Старинный паровоз тащился мимо складских помещений по припортовой колее, заслоняя товарными вагонами весь вид на залив, и спутникам Кёко уже нечему было подивиться в следующий момент. Вместо ответного возгласа радости между ними повисло мрачноватое, будто клуб дыма, молчание. В эту начальную пору весны небосклон над портом, ощетинившийся мачтами, застилало тонким слоем копоти.
Кёко пребывала в уверенности, что едущие вместе с ней в одном автомобиле мужчины числятся у нее в любовниках. Ее убеждение ничем нельзя было поколебать. Или все-таки это была иллюзия?
Юити, наблюдая с чувственностью булыжника за страстью женщины, был вовлечен в парадоксальные размышления о том, что поскольку он не может осчастливить любящую его женщину в силу того, что его тело неспособно отвечать ей взаимностью, то единственная вещь, которую он мог бы совершить для Кёко, единственный духовный подарок, который он может преподнести ей, это наделить ее несчастьем; и в итоге он не испытывал ни капельки нравственных терзаний по поводу своей бессмысленной мести, затеянной во время той встречи в универмаге. Что же такое мораль?..
На углу Нанкингай
[50]
в Йокогаме все трое вышли из автомобиля напротив магазинчика, где торговали тканями для женской одежды. В этой лавке можно было приобрести дешевые импортные товары, поэтому Кёко заехала сюда с тем, чтобы выбрать ткань для весеннего платья. Приглянувшуюся материю, один образец за другим, она прикладывала на плечи и отправлялась к зеркалу. Потом возвращалась к Намики и Юити и спрашивала:
— Ну как? Вам нравится?
Свое мнение эти двое молодых людей выражали уклончиво, каждый раз подтрунивая над женщиной на разные лады: «Если ты появишься на ферме в этой красной тряпице, то она наверняка раззадорит быка».
Кёко прикинула на себя штук двадцать отрезов, но ни один из них не понравился, так и ушла без покупки. Они поднялись на второй этаж ближайшего ресторана «Банкаро», с пекинской кухней, и заказали ранний ужин на троих. За столом Кёко попросила подать блюдо, которое стояло напротив Юити:
— Ютян, будь любезен, подай вон то, пожалуйста!
Он не мог удержаться от того, чтобы не взглянуть моментально в лицо Намики, когда их спутница нечаянно проговорилась.

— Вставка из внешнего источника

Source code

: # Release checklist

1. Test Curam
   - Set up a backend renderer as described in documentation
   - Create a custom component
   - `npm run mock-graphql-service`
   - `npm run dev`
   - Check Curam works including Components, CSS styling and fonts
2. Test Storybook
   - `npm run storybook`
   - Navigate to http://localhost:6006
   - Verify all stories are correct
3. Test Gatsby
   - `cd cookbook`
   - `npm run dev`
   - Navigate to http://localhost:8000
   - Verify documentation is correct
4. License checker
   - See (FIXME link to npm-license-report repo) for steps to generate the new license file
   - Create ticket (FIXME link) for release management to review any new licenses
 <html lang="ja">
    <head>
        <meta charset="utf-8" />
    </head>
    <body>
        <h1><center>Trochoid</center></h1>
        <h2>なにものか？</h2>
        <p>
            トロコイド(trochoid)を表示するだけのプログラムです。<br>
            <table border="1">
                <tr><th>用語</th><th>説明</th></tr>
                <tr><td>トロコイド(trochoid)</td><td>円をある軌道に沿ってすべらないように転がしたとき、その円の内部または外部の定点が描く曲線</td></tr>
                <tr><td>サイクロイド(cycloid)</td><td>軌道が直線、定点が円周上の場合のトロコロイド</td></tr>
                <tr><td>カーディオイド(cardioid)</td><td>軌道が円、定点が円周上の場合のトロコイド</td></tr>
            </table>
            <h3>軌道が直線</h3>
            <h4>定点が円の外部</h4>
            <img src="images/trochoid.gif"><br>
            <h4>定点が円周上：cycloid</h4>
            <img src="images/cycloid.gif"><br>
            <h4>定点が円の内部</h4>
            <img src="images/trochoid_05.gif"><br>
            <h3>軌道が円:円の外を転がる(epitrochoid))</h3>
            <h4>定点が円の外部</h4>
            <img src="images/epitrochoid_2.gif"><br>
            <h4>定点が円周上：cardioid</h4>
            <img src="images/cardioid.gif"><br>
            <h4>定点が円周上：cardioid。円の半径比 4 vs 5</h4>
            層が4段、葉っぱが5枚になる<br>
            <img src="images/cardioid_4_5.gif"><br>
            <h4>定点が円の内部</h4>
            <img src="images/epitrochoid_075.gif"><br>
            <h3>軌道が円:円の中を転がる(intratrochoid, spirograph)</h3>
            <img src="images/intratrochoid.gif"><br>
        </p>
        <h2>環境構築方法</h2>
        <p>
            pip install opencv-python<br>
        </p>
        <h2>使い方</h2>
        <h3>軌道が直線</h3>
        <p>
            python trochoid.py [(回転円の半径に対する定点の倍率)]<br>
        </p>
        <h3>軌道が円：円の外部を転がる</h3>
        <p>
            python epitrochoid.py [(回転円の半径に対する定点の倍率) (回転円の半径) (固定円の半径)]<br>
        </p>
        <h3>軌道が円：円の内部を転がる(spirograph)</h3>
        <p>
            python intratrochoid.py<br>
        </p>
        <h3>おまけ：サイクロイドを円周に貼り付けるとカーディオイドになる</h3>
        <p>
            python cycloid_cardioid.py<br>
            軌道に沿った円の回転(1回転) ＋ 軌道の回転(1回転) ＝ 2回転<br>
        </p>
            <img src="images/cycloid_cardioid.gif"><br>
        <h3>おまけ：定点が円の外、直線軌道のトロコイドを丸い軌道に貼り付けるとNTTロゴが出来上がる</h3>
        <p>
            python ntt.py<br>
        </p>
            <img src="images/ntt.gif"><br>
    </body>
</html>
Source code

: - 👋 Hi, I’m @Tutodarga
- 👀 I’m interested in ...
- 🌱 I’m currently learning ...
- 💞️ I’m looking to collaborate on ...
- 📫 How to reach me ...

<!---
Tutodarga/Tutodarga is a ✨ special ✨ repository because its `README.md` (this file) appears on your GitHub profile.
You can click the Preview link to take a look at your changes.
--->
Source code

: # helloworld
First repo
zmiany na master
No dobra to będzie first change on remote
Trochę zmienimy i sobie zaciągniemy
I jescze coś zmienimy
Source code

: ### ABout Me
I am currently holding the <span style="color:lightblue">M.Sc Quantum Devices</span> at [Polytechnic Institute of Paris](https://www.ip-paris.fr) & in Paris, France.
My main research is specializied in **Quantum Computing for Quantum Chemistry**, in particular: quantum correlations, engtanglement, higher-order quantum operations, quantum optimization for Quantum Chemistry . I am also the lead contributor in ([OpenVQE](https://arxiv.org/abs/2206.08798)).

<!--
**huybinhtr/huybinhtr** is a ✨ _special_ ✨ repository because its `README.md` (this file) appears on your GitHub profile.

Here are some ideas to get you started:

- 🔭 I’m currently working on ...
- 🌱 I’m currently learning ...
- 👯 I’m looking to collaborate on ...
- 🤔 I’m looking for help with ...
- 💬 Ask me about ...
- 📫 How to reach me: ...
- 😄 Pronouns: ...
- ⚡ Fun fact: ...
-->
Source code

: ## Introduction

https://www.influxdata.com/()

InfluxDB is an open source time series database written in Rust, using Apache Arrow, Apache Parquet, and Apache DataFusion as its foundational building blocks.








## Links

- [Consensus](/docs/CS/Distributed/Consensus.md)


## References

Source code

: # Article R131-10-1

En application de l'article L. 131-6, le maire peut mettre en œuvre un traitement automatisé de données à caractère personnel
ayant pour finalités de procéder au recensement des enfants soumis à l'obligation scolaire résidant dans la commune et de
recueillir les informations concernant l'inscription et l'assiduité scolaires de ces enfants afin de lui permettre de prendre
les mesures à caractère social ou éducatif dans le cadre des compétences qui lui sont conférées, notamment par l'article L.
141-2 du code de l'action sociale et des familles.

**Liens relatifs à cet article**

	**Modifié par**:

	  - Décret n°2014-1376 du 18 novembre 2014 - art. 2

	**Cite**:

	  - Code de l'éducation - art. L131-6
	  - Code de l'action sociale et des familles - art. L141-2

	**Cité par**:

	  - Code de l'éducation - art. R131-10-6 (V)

Этот молодой человек в щегольском костюме с иголочки чуть-чуть скривил уголки рта и выдавил на смуглом лице циничную мужскую ухмылку. Затем оценивающим взглядом посмотрел на Юити и Кёко, после чего изящно перевел разговор в другую плоскость. Он стал говорить о футбольном матче с командой университета, в котором учился Юити, в свою бытность студентом. Было совершенно очевидно, что он раскусил обман Кёко насчет Юити — или Кэйтяна — с самого начала и, более того, запросто извинил этих двух заговорщиков. Мышцы лица Кёко напряглись, рот ее растянулся в подобии улыбки. Ну а кроме того, ее слова: «Ютян, будь любезен, подай вон то, пожалуйста!» — прозвучали с намеренной решимостью и свидетельствовали только о том, что ее оплошность была сознательной. Однако, несмотря на ее серьезное выражение, она казалась почти жалкой.
«А ведь Кёко никто в мире не любит», — подумал Юити. И затем этот бессердечный юноша, неспособный на любовь к женщине, стал перебирать в голове факты этой нелюбви к ней, но, кроме желания сделать несчастной эту женщину и себя самого, ничего не находил. Вдобавок ко всему он не мог не чувствовать некоторого сожаления о том, что она уже была несчастна и без его помощи.
После танцев в портовом данс-холле «Клифсайд» они снова уселись рядом на заднем сиденье автомобиля и помчались в Токио по национальному хайвею «Кэйхин». В пути Кёко разродилась очередной банальностью:
— Не сердись за сегодняшнее! Намики — просто мой друг.
Юити молчал. Кёко почувствовала, что он не верит ей, и опечалилась.
Глава восемнадцатая
ЗЛОКЛЮЧЕНИЯ ПОДСМАТРИВАЮЩЕГО
У Юити закончились экзамены. Уже началась весна согласно календарю. В один из дней после полудня, когда порывистый ветер ранней весны кружил пыль, а улицы окутывало желтоватым туманом, на обратном пути из университета Юити по распоряжению Нобутаки, которое он сделал накануне, заскочил домой к Кабураги.